Proteoglycan distribution in lesions of atherosclerosis depends on lesion severity, structural characteristics, and the proximity of platelet-derived growth factor and transforming growth factor-beta.

The accumulation of proteoglycans (PGs) in atherosclerosis contributes to disease progression and stenosis and may partly depend on local regulation by growth factors such as platelet-derived growth factor (PDGF) and transforming growth factor (TGF)-beta. In this study, the distribution of the major extracellular PGs is compared with that of PDGF and TGF-beta isoforms in developing lesions of atherosclerosis from hypercholesterolemic nonhuman primates. Strong immunostaining for decorin, biglycan, versican, and hyaluronan is observed in both intermediate and advanced lesions. Perlecan staining is weak in intermediate lesions but strong in advanced lesions in areas bordering the plaque core.

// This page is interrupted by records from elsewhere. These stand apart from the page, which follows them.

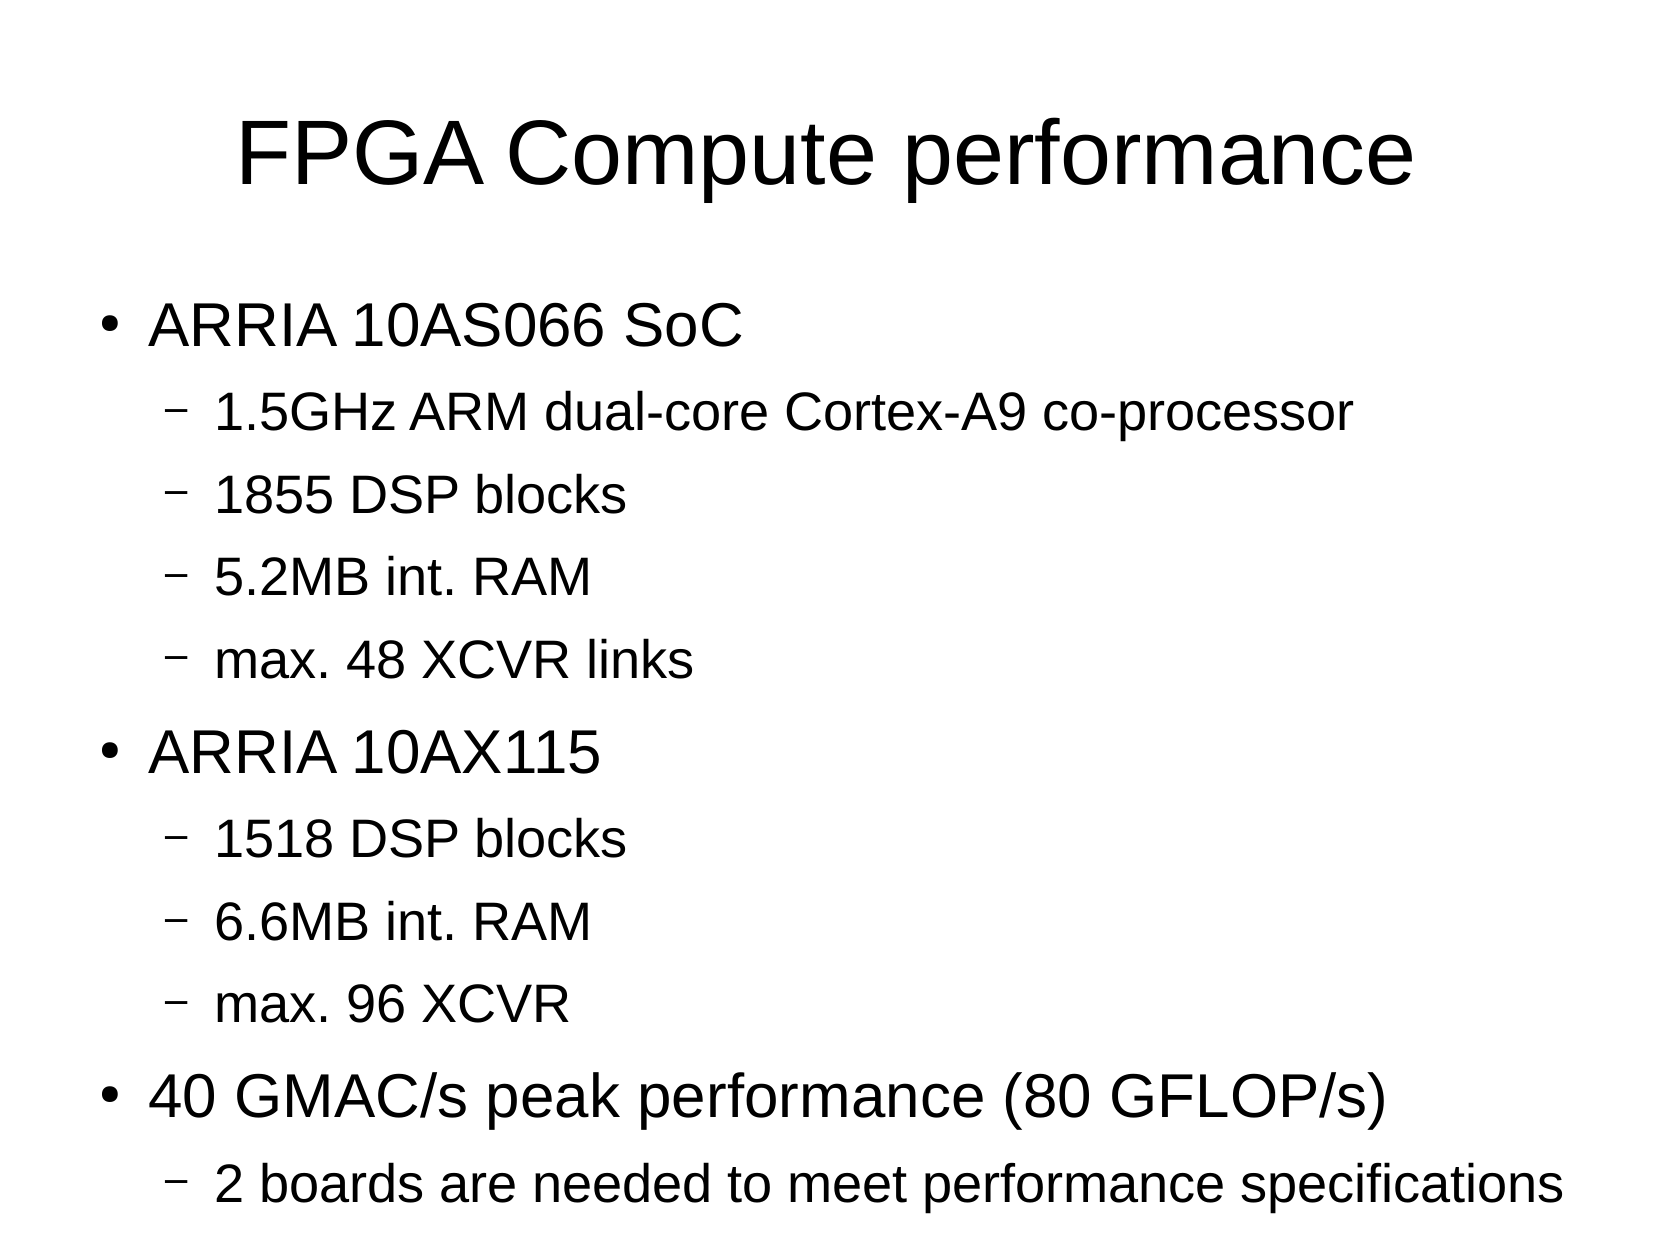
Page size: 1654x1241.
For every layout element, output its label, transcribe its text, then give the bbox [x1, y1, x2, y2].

list ARRIA 10AS066 SoC 1.5GHz ARM dual-core Cortex-A9 co-processor 1855 DSP blocks 5.2MB int. RAM max. 48 XCVR links ARRIA 10AX115 1518 DSP blocks 6.6MB int. RAM max. 96 XCVR 40 GMAC/s peak performance (80 GFLOP/s) 2 boards are needed to meet performance specifications [82, 290, 1571, 1230]
title FPGA Compute performance [82, 49, 1571, 257]
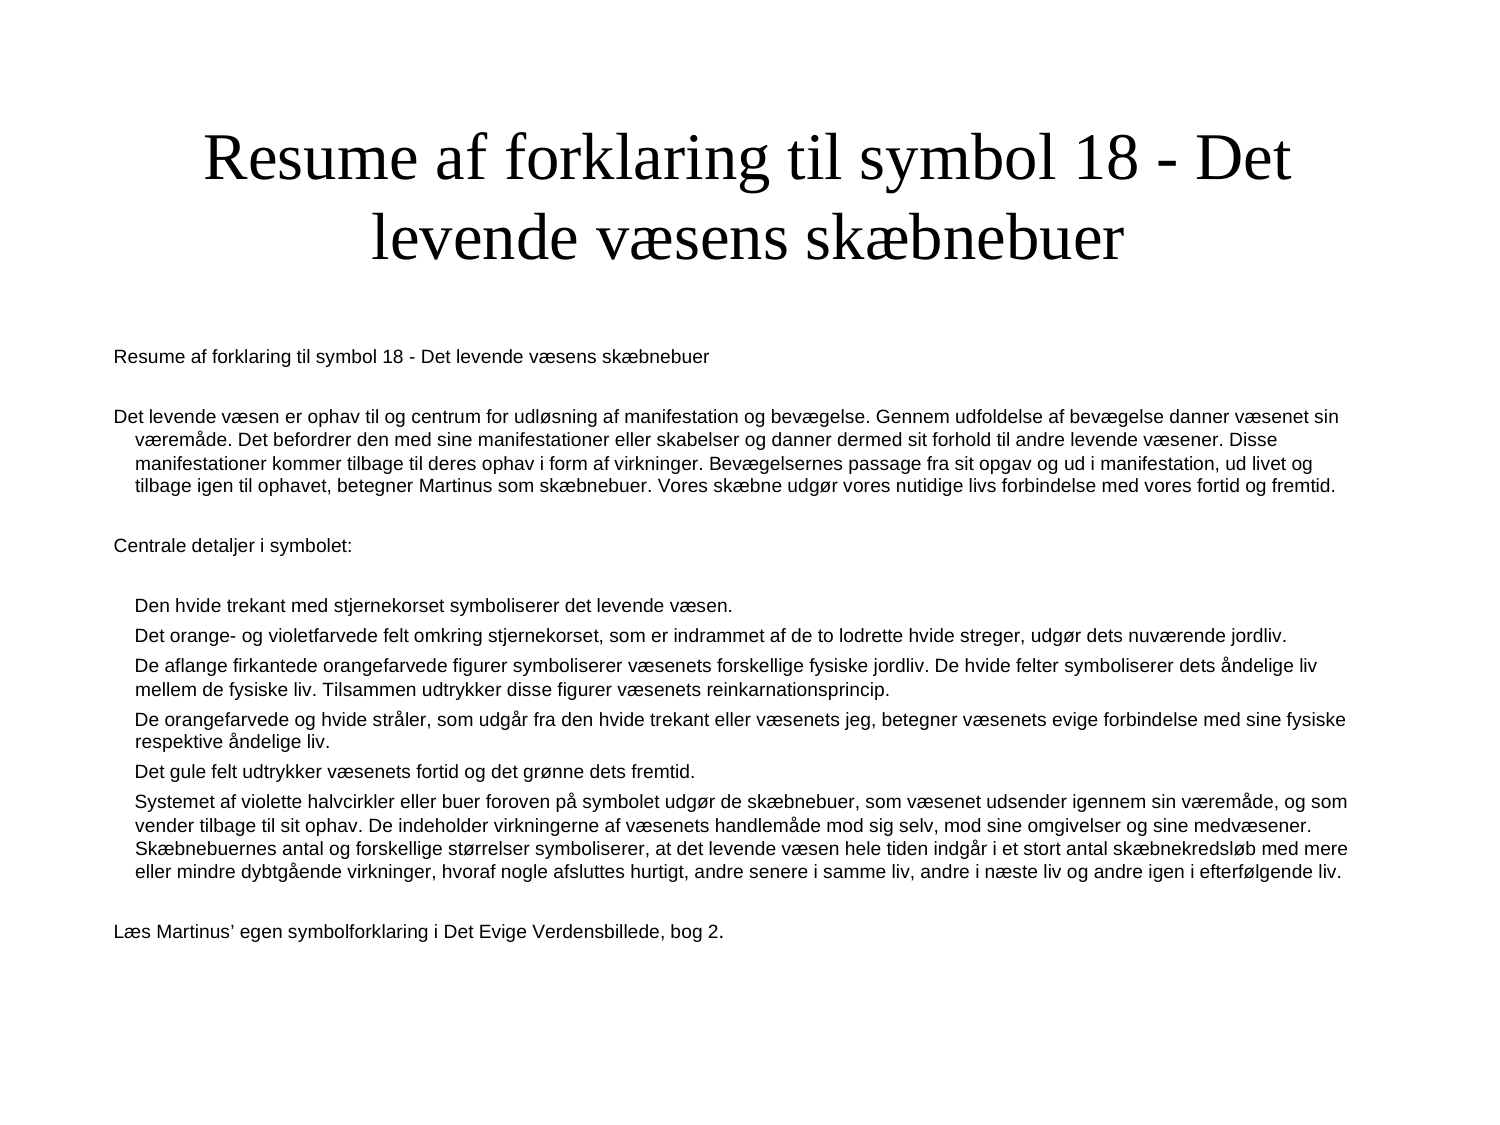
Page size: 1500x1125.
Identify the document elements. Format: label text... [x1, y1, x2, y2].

title Resume af forklaring til symbol 18 - Det levende væsens skæbnebuer [112, 95, 1386, 291]
list Resume af forklaring til symbol 18 - Det levende væsens skæbnebuer Det levende væsen er ophav til og centrum for udløsning af manifestation og bevægelse. Gennem udfoldelse af bevægelse danner væsenet sin væremåde. Det befordrer den med sine manifestationer eller skabelser og danner dermed sit forhold til andre levende væsener. Disse manifestationer kommer tilbage til deres ophav i form af virkninger. Bevægelsernes passage fra sit opgav og ud i manifestation, ud livet og tilbage igen til ophavet, betegner Martinus som skæbnebuer. Vores skæbne udgør vores nutidige livs forbindelse med vores fortid og fremtid. Centrale detaljer i symbolet: Den hvide trekant med stjernekorset symboliserer det levende væsen. Det orange- og violetfarvede felt omkring stjernekorset, som er indrammet af de to lodrette hvide streger, udgør dets nuværende jordliv. De aflange firkantede orangefarvede figurer symboliserer væsenets forskellige fysiske jordliv. De hvide felter symboliserer dets åndelige liv mellem de fysiske liv. Tilsammen udtrykker disse figurer væsenets reinkarnationsprincip. De orangefarvede og hvide stråler, som udgår fra den hvide trekant eller væsenets jeg, betegner væsenets evige forbindelse med sine fysiske respektive åndelige liv. Det gule felt udtrykker væsenets fortid og det grønne dets fremtid. Systemet af violette halvcirkler eller buer foroven på symbolet udgør de skæbnebuer, som væsenet udsender igennem sin væremåde, og som vender tilbage til sit ophav. De indeholder virkningerne af væsenets handlemåde mod sig selv, mod sine omgivelser og sine medvæsener. Skæbnebuernes antal og forskellige størrelser symboliserer, at det levende væsen hele tiden indgår i et stort antal skæbnekredsløb med mere eller mindre dybtgående virkninger, hvoraf nogle afsluttes hurtigt, andre senere i samme liv, andre i næste liv og andre igen i efterfølgende liv. Læs Martinus’ egen symbolforklaring i Det Evige Verdensbillede, bog 2. [96, 306, 1371, 981]
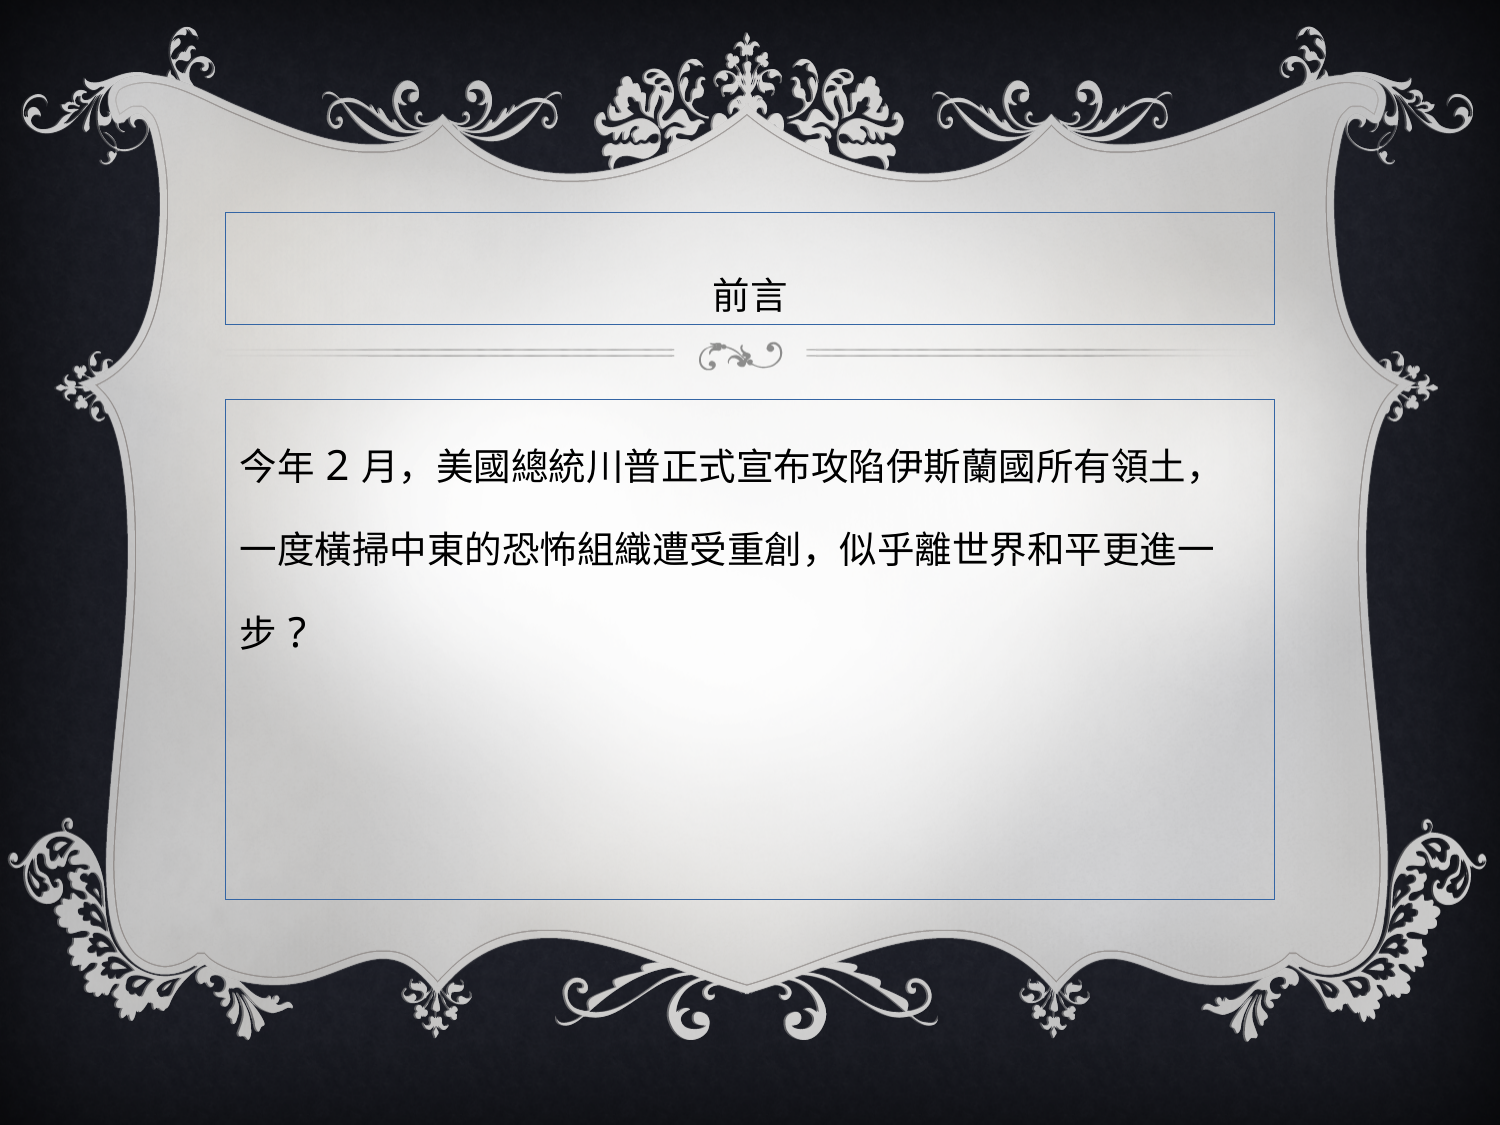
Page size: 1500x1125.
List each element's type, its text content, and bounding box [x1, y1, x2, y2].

picture [0, 0, 1500, 1125]
text_box 前言 [225, 212, 1275, 325]
text_box 今年2月，美國總統川普正式宣布攻陷伊斯蘭國所有領土，一度橫掃中東的恐怖組織遭受重創，似乎離世界和平更進一步? [225, 399, 1275, 900]
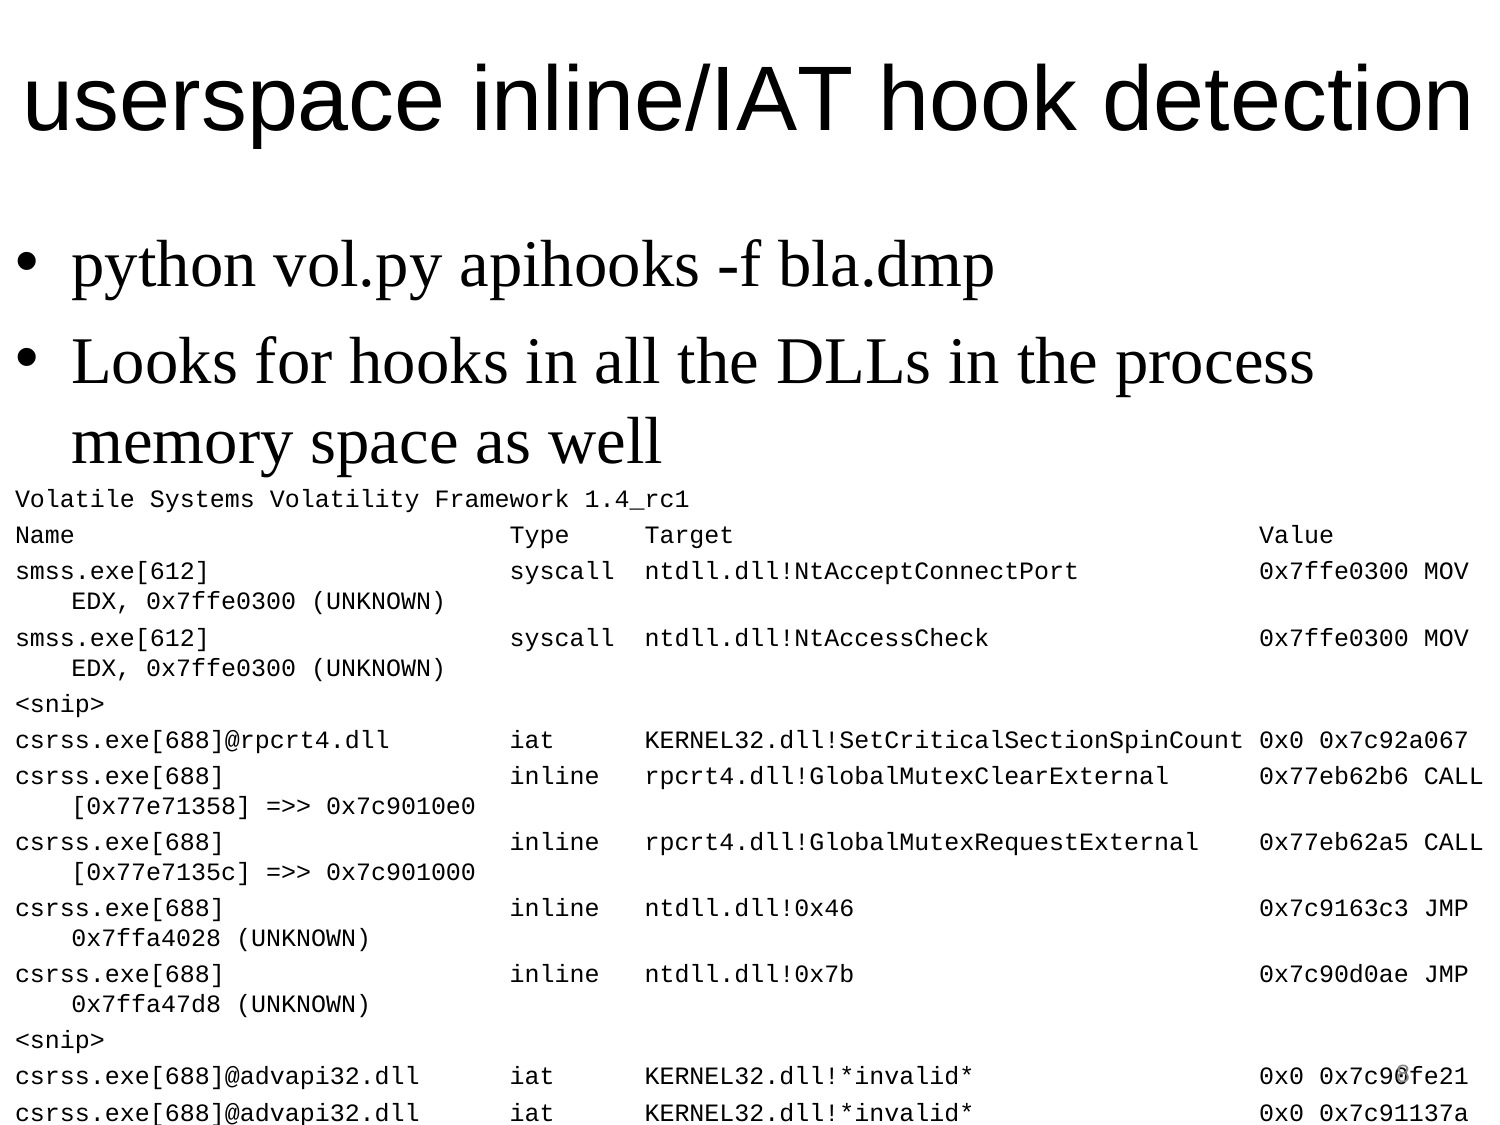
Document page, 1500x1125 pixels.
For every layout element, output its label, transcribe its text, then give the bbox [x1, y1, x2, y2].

text_box <number> [1074, 1042, 1426, 1103]
title userspace inline/IAT hook detection [0, 0, 1500, 188]
list python vol.py apihooks -f bla.dmp Looks for hooks in all the DLLs in the process memory space as well Volatile Systems Volatility Framework 1.4_rc1 Name Type Target Value smss.exe[612] syscall ntdll.dll!NtAcceptConnectPort 0x7ffe0300 MOV EDX, 0x7ffe0300 (UNKNOWN) smss.exe[612] syscall ntdll.dll!NtAccessCheck 0x7ffe0300 MOV EDX, 0x7ffe0300 (UNKNOWN) <snip> csrss.exe[688]@rpcrt4.dll iat KERNEL32.dll!SetCriticalSectionSpinCount 0x0 0x7c92a067 csrss.exe[688] inline rpcrt4.dll!GlobalMutexClearExternal 0x77eb62b6 CALL [0x77e71358] =>> 0x7c9010e0 csrss.exe[688] inline rpcrt4.dll!GlobalMutexRequestExternal 0x77eb62a5 CALL [0x77e7135c] =>> 0x7c901000 csrss.exe[688] inline ntdll.dll!0x46 0x7c9163c3 JMP 0x7ffa4028 (UNKNOWN) csrss.exe[688] inline ntdll.dll!0x7b 0x7c90d0ae JMP 0x7ffa47d8 (UNKNOWN) <snip> csrss.exe[688]@advapi32.dll iat KERNEL32.dll!*invalid* 0x0 0x7c90fe21 csrss.exe[688]@advapi32.dll iat KERNEL32.dll!*invalid* 0x0 0x7c91137a <snip> [0, 212, 1500, 1125]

Immunostaining for PDGF-B and TGF-beta1 is particularly prominent in macrophages in intermediate and advanced lesions. In contrast, TGF-beta2 and TGF-beta3 and PDGF-A are present in both macrophages and smooth muscle cells. Overall, PG deposits parallel areas of intense growth factor immunostaining, with trends in relative localization that suggest interrelationships among certain PGs and growth factors. Notably, decorin and TGF-beta1 are distributed similarly, predominantly in the macrophage-rich core, whereas biglycan is prominent in the smooth muscle cell matrix adjoining TGF-beta1-positive macrophages. Versican and hyaluronan are enriched in the extracellular matrix adjacent to both PDGF- and TGF-beta1-positive cells. These data demonstrate that PG accumulation varies with lesion severity, structural characteristics, and the proximity of PDGF and TGF-beta.